%%

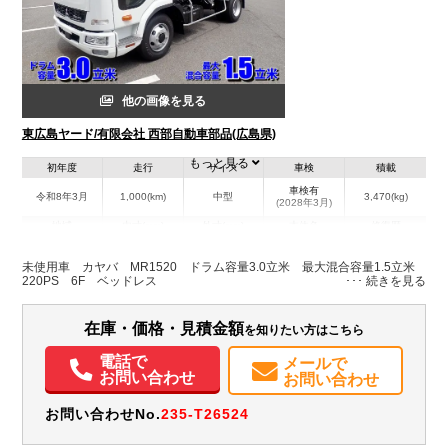
他の画像を見る
東広島ヤード/有限会社 西部自動車部品(広島県)
もっと見る
初年度
走行
サイズ
車検
積載
車検有
令和8年3月
1,000(km)
中型
3,470(kg)
(2028年3月)
地域
内寸(mm)
外寸(mm)
本体色
修復歴
L:5,880
ホワイト系
広島県
-
W:2,190
無
未使用車 カヤバ MR1520 ドラム容量3.0立米 最大混合容量1.5立米
H:3,040
220PS 6F ベッドレス
装備情報
在庫・価格・見積金額
を知りたい方はこちら
エアコン
パワステ
パワーウィンドウ
電話で
メールで
お問い合わせ
お問い合わせ
お問い合わせNo.
235-T26524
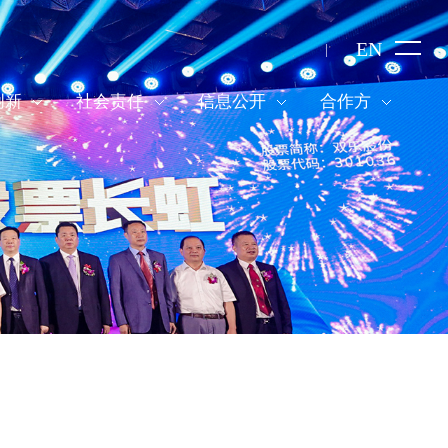
EN
创新
社会责任
信息公开
合作方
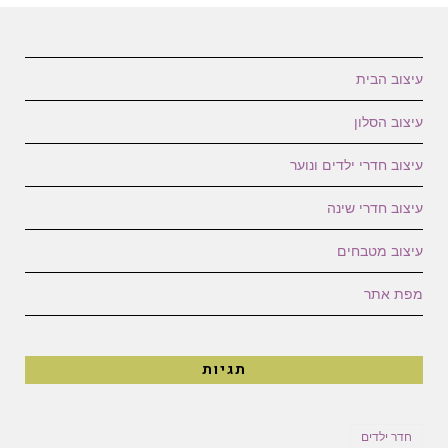
עיצוב הבית
עיצוב הסלון
עיצוב חדרי ילדים ונוער
עיצוב חדרי שינה
עיצוב מטבחים
מפת אתר
תגיות
חדר ילדים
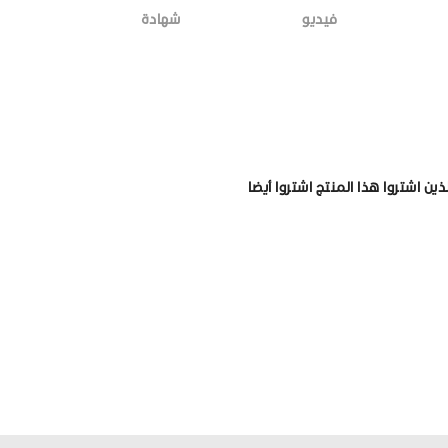
فيديو
شهادة
لذين اشتروا هذا المنتج اشتروا أيضا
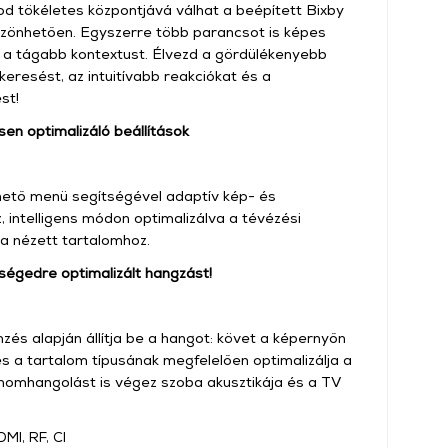
 tökéletes központjává válhat a beépített Bixby
köszönhetően. Egyszerre több parancsot is képes
i a tágabb kontextust. Élvezd a gördülékenyebb
eresést, az intuitívabb reakciókat és a
st!
sen optimalizáló beállítások
ető menü segítségével adaptív kép- és
, intelligens módon optimalizálva a tévézési
a nézett tartalomhoz.
iségedre optimalizált hangzást!
zés alapján állítja be a hangot: követ a képernyőn
és a tartalom típusának megfelelően optimalizálja a
finomhangolást is végez szoba akusztikája és a TV
MI, RF, CI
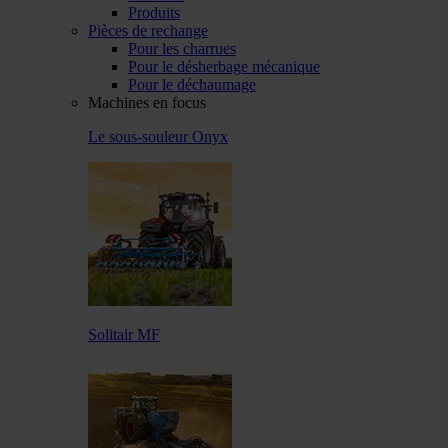
Produits
Pièces de rechange
Pour les charrues
Pour le désherbage mécanique
Pour le déchaumage
Machines en focus
Le sous-souleur Onyx
Solitair MF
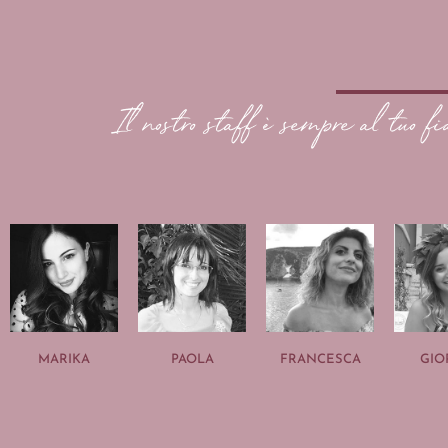
Il nostro staff è sempre al tuo fi
MARIKA
PAOLA
FRANCESCA
GIO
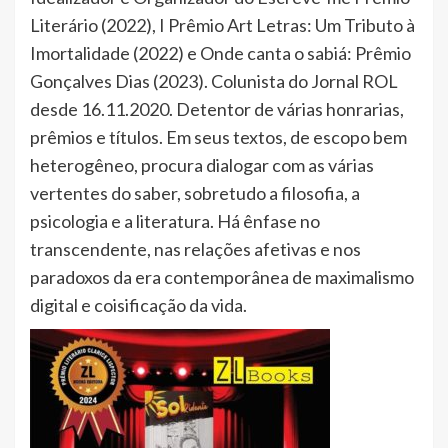
Literário (2022), I Prêmio Art Letras: Um Tributo à
Imortalidade (2022) e Onde canta o sabiá: Prêmio
Gonçalves Dias (2023). Colunista do Jornal ROL
desde 16.11.2020. Detentor de várias honrarias,
prêmios e títulos. Em seus textos, de escopo bem
heterogêneo, procura dialogar com as várias
vertentes do saber, sobretudo a filosofia, a
psicologia e a literatura. Há ênfase no
transcendente, nas relações afetivas e nos
paradoxos da era contemporânea de maximalismo
digital e coisificação da vida.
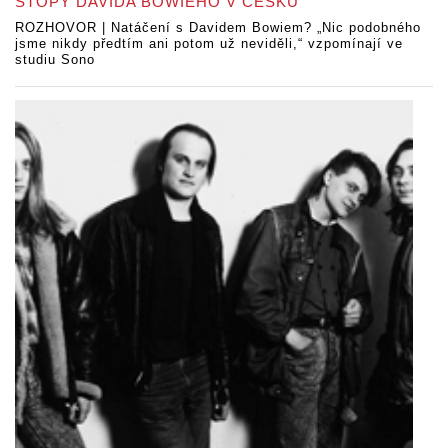
STOPY DAVIDA BOWIEHO V ČESKU
ROZHOVOR | Natáčení s Davidem Bowiem? „Nic podobného
jsme nikdy předtím ani potom už neviděli,“ vzpomínají ve
studiu Sono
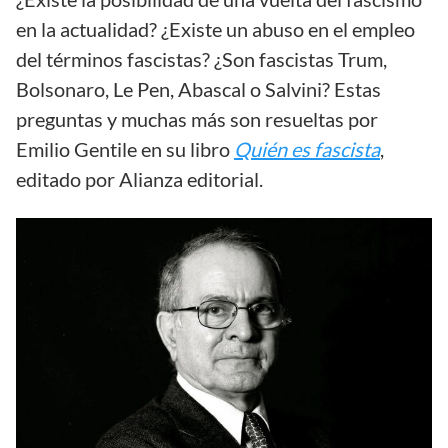
en la actualidad? ¿Existe un abuso en el empleo
del términos fascistas? ¿Son fascistas Trum,
Bolsonaro, Le Pen, Abascal o Salvini? Estas
preguntas y muchas más son resueltas por
Emilio Gentile en su libro
Quién es fascista
,
editado por Alianza editorial.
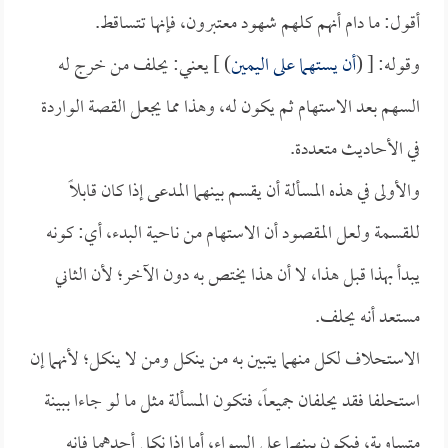
أقول: ما دام أنهم كلهم شهود معتبرون، فإنها تتساقط.
وقوله: [ (
أن يستهما على اليمين
) ] يعني: يحلف من خرج له
السهم بعد الاستهام ثم يكون له، وهذا مما يجعل القصة الواردة
في الأحاديث متعددة.
والأولى في هذه المسألة أن يقسم بينهما المدعى إذا كان قابلاً
للقسمة ولعل المقصود أن الاستهام من ناحية البدء، أي: كونه
يبدأ بهذا قبل هذا، لا أن هذا يختص به دون الآخر؛ لأن الثاني
مستعد أنه يحلف.
الاستحلاف لكل منهما يتبين به من ينكل ومن لا ينكل؛ لأنهما إن
استحلفا فقد يحلفان جميعاً، فتكون المسألة مثل ما لو جاءا ببينة
متساوية، فيكون بينهما على السواء، أما إذا نكل أحدهما فإنه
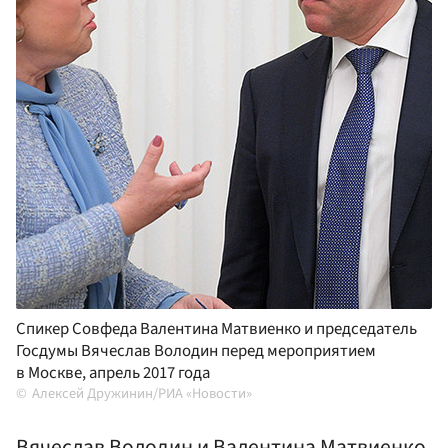
Спикер Совфеда Валентина Матвиенко и председатель
Госдумы Вячеслав Володин перед мероприятием
в Москве, апрель 2017 года
Алексей Дружинин/РИА «Новости»
Вячеслав Володин и Валентина Матвиенко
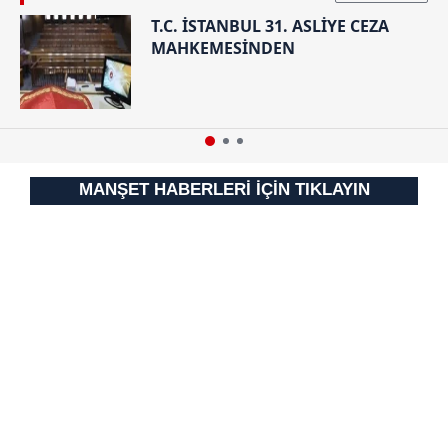
Sizlere daha iyi bir hizmet sunabilmek için İnternet
T.C. İSTANBUL 31. ASLİYE CEZA
Sitemizde kendimize ve üçüncü kişilere ait çerezler
MAHKEMESİNDEN
kullanılmaktadır. Bu çerezler vasıtasıyla çeşitli kişisel
verileriniz işlenmekte olup gerekli olan çerezler bilgi
toplumu hizmetlerinin sunulması amacıyla
kullanılmaktadır. Diğer çerezler, sitemizin daha işlevsel
kılınması ve kişiselleştirilmesi ve sizlere yönelik
reklam/pazarlama faaliyetlerinin yapılması, amaçlarıyla
MANŞET HABERLERİ İÇİN TIKLAYIN
sınırlı olarak açık rızanız dahilinde kullanılacaktır.
Çerezlere ilişkin tercihlerinizi aşağıda yer alan panel
vasıtasıyla belirleyebilirsiniz. Çerezlere ilişkin detaylı bilgi
için Ayarlar butonuna tıklayabilir,
Çerez Bilgilendirme
Metnimizi
ziyaret edebilirsiniz.
6698 sayılı Kişisel Verilerin Korunması Kanunu uyarınca
hazırlanmış Aydınlatma Metnimizi okumak ve sitemizde
ilgili mevzuata uygun olarak kullanılan çerezlerle ilgili bilgi
almak için lütfen
tıklayınız
.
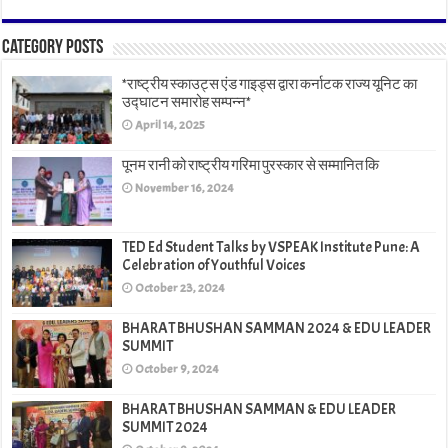
Category Posts
*राष्ट्रीय स्काउट्स एंड गाइड्स द्वारा कर्नाटक राज्य यूनिट का
उद्घाटन समारोह सम्पन्न*
April 14, 2025
पूनम रानी को राष्ट्रीय गरिमा पुरस्कार से सम्मानित कि
November 16, 2024
TED Ed Student Talks by VSPEAK Institute Pune: A
Celebration of Youthful Voices
October 23, 2024
BHARAT BHUSHAN SAMMAN 2024 & EDU LEADER
SUMMIT
October 9, 2024
BHARAT BHUSHAN SAMMAN & EDU LEADER
SUMMIT 2024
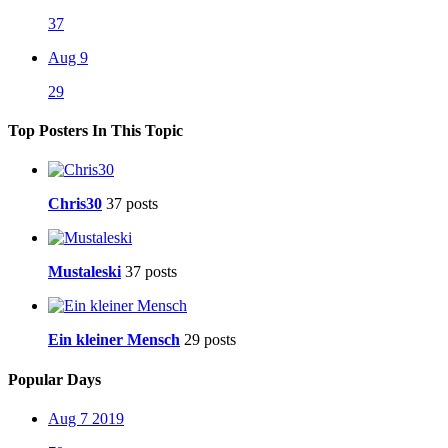
37
Aug 9
29
Top Posters In This Topic
Chris30
37 posts
Mustaleski
37 posts
Ein kleiner Mensch
29 posts
Popular Days
Aug 7 2019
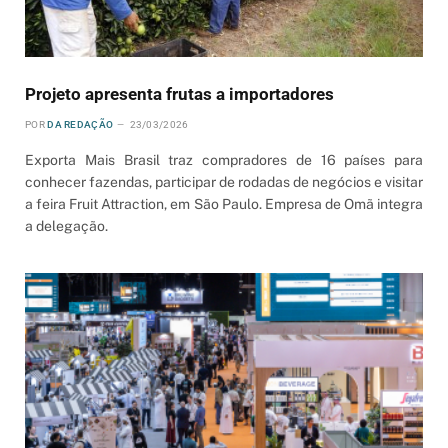
Projeto apresenta frutas a importadores
POR
DA REDAÇÃO
23/03/2026
Exporta Mais Brasil traz compradores de 16 países para
conhecer fazendas, participar de rodadas de negócios e visitar
a feira Fruit Attraction, em São Paulo. Empresa de Omã integra
a delegação.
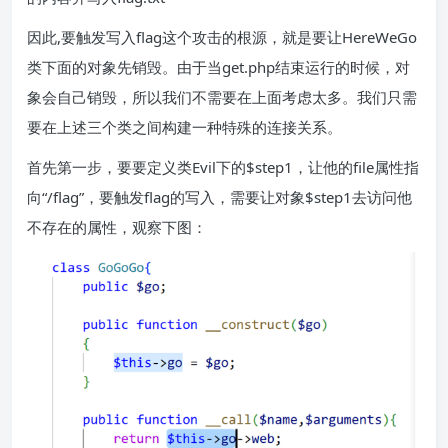
因此,要触发写入flag这个攻击的根源，就是要让HereWeGo
类下面的对象先销毁。由于当get.php结束运行的时候，对
象会自己销毁，所以我们不需要在上面考虑太多。我们只需
要在上述三个类之间构建一种特殊的连接关系。
首先第一步，要要定义类Evil下的$step1，让他的file属性指
向“/flag”，要触发flag的写入，需要让对象$step1去访问他
不存在的属性，观察下图：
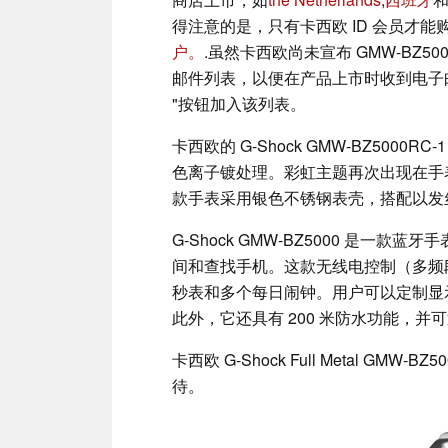
得注意的是，只有卡西欧 ID 会员才
户。
.虽然卡西欧尚未宣布 GMW-BZ5
邮件列表，以便在产品上市时收到电子
"按钮加入该列表。
卡西欧的 G-Shock GMW-BZ50
色离子镀处理。彩虹主题再次出现在手表
款手表采用银色不锈钢表壳，搭配以发
G-Shock GMW-BZ5000 是
间和查找手机。这款无线电控制（多频
秒表和多个每日闹钟。用户可以定制显
此外，它还具有 200 米防水功能，并可通过
卡西欧 G-Shock Full Metal GM
待。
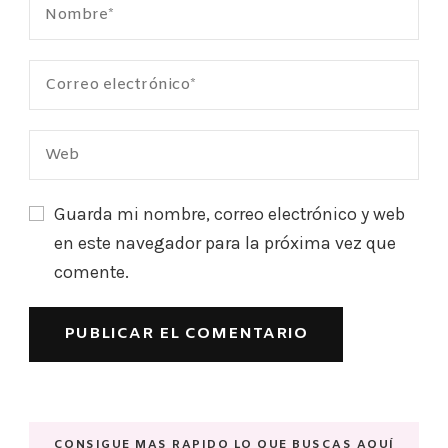
Guarda mi nombre, correo electrónico y web
en este navegador para la próxima vez que
comente.
CONSIGUE MAS RAPIDO LO QUE BUSCAS AQUÍ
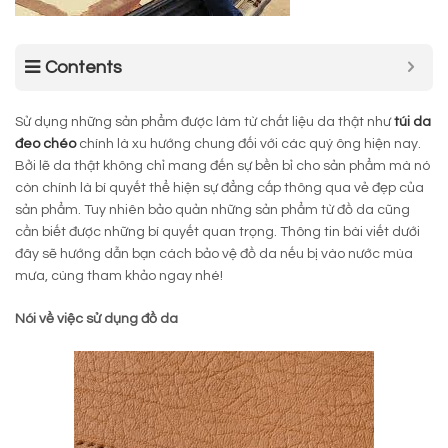
Contents
Sử dụng những sản phẩm được làm từ chất liệu da thật như
túi da
đeo chéo
chính là xu hướng chung đối với các quý ông hiện nay.
Bởi lẽ da thật không chỉ mang đến sự bền bỉ cho sản phẩm mà nó
còn chính là bí quyết thể hiện sự đẳng cấp thông qua vẻ đẹp của
sản phẩm. Tuy nhiên bảo quản những sản phẩm từ đồ da cũng
cần biết được những bí quyết quan trọng. Thông tin bài viết dưới
đây sẽ hướng dẫn bạn cách bảo vệ đồ da nếu bị vào nước mùa
mưa, cùng tham khảo ngay nhé!
Nói về việc sử dụng đồ da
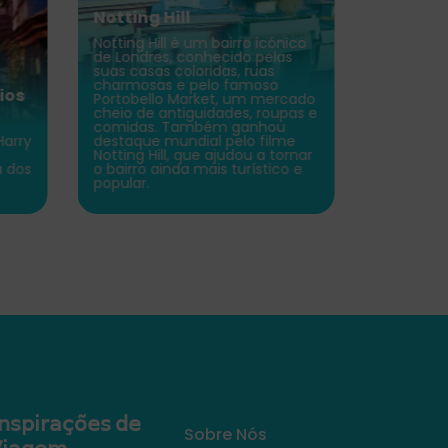
Notting Hill
Notting Hill é um bairro icónico
Colise
de Londres, conhecido pelas
suas casas coloridas, ruas
O Colise
charmosas e pelo famoso
anfiteatr
ios
Portobello Market, um mercado
um dos 
cheio de antiguidades, roupas e
famosos 
comidas. Também ganhou
no século
Harry
destaque mundial pelo filme
lutas de 
Notting Hill, que ajudou a tornar
espetácul
a dos
o bairro ainda mais turístico e
hoje um 
popular.
Romano e
𝗇𝗌𝗉𝗂𝗋𝖺𝖼̧𝗈̃𝖾𝗌 𝖽𝖾
Sobre Nós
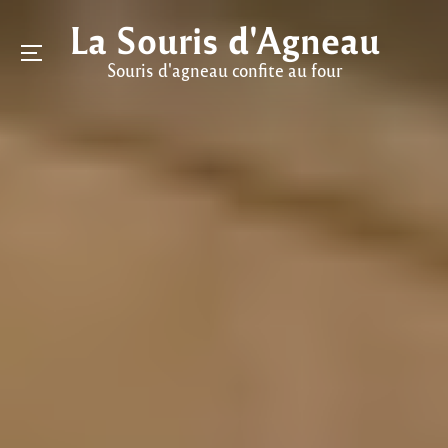
Skip
La Souris d'Agneau
to
Menu
content
Souris d'agneau confite au four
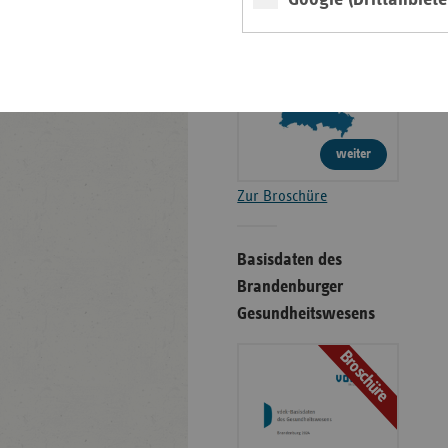
Broschüre
weiter
Zur Broschüre
Basisdaten des
Brandenburger
Gesundheitswesens
Broschüre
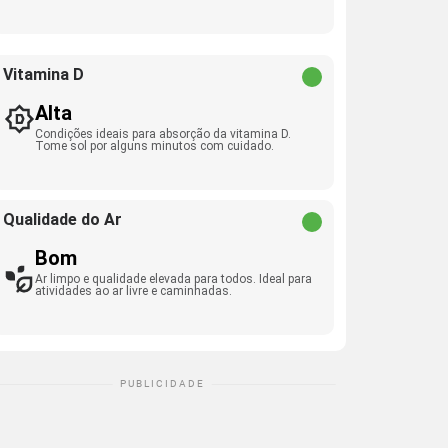
Vitamina D
Alta
Condições ideais para absorção da vitamina D.
Tome sol por alguns minutos com cuidado.
Qualidade do Ar
Bom
Ar limpo e qualidade elevada para todos. Ideal para
atividades ao ar livre e caminhadas.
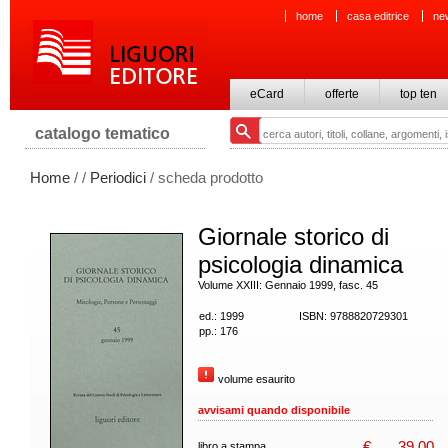
home
casa editrice
ne
eCard
offerte
top ten
catalogo tematico
Home
/
/
Periodici
/ scheda prodotto
Giornale storico di
psicologia dinamica
Volume XXIII: Gennaio 1999, fasc. 45
ed.: 1999
ISBN: 9788820729301
pp.: 176
volume esaurito
avvisami quando disponibile
€
39,00
libro a stampa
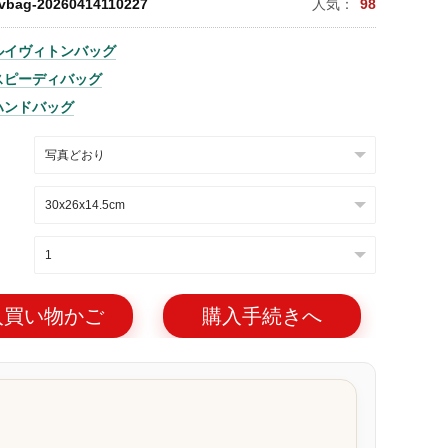
lvbag-20260414110227
人気：
98
ルイヴィトンバッグ
スピーディバッグ
ハンドバッグ
入買い物かご
購入手続きへ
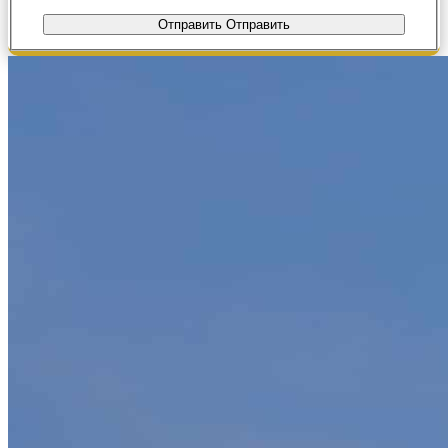
Отправить
Отправить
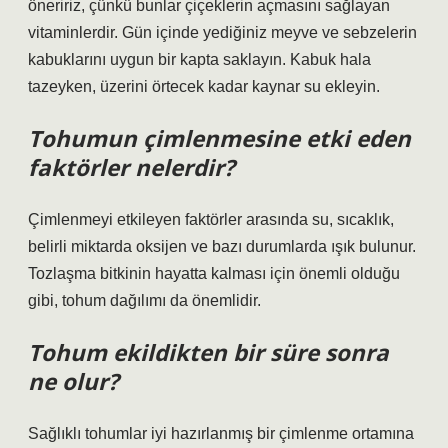
öneririz, çünkü bunlar çiçeklerin açmasını sağlayan
vitaminlerdir. Gün içinde yediğiniz meyve ve sebzelerin
kabuklarını uygun bir kapta saklayın. Kabuk hala
tazeyken, üzerini örtecek kadar kaynar su ekleyin.
Tohumun çimlenmesine etki eden
faktörler nelerdir?
Çimlenmeyi etkileyen faktörler arasında su, sıcaklık,
belirli miktarda oksijen ve bazı durumlarda ışık bulunur.
Tozlaşma bitkinin hayatta kalması için önemli olduğu
gibi, tohum dağılımı da önemlidir.
Tohum ekildikten bir süre sonra
ne olur?
Sağlıklı tohumlar iyi hazırlanmış bir çimlenme ortamına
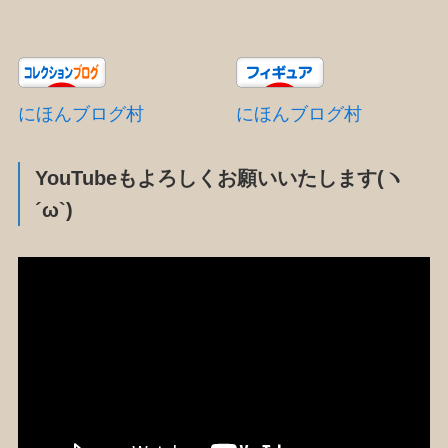
にほんブログ村
にほんブログ村
YouTubeもよろしくお願いいたします(ヽ
´ω`)
動
画
プ
レ
ー
ヤ
ー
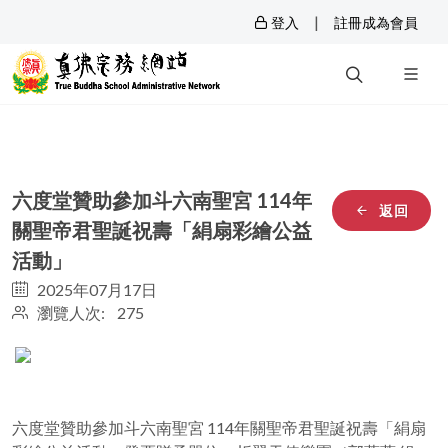
|
登入
註冊成為會員
六度堂贊助參加斗六南聖宮 114年
返回
關聖帝君聖誕祝壽「絹扇彩繪公益
活動」
2025年07月17日
瀏覽人次: 275
六度堂贊助參加斗六南聖宮 114年關聖帝君聖誕祝壽「絹扇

%%

:: TASK REQUIREMENTS ::
Across the data above, count every line with "faktörler" in it and write only the total.

:: FINISHED TASK ::
2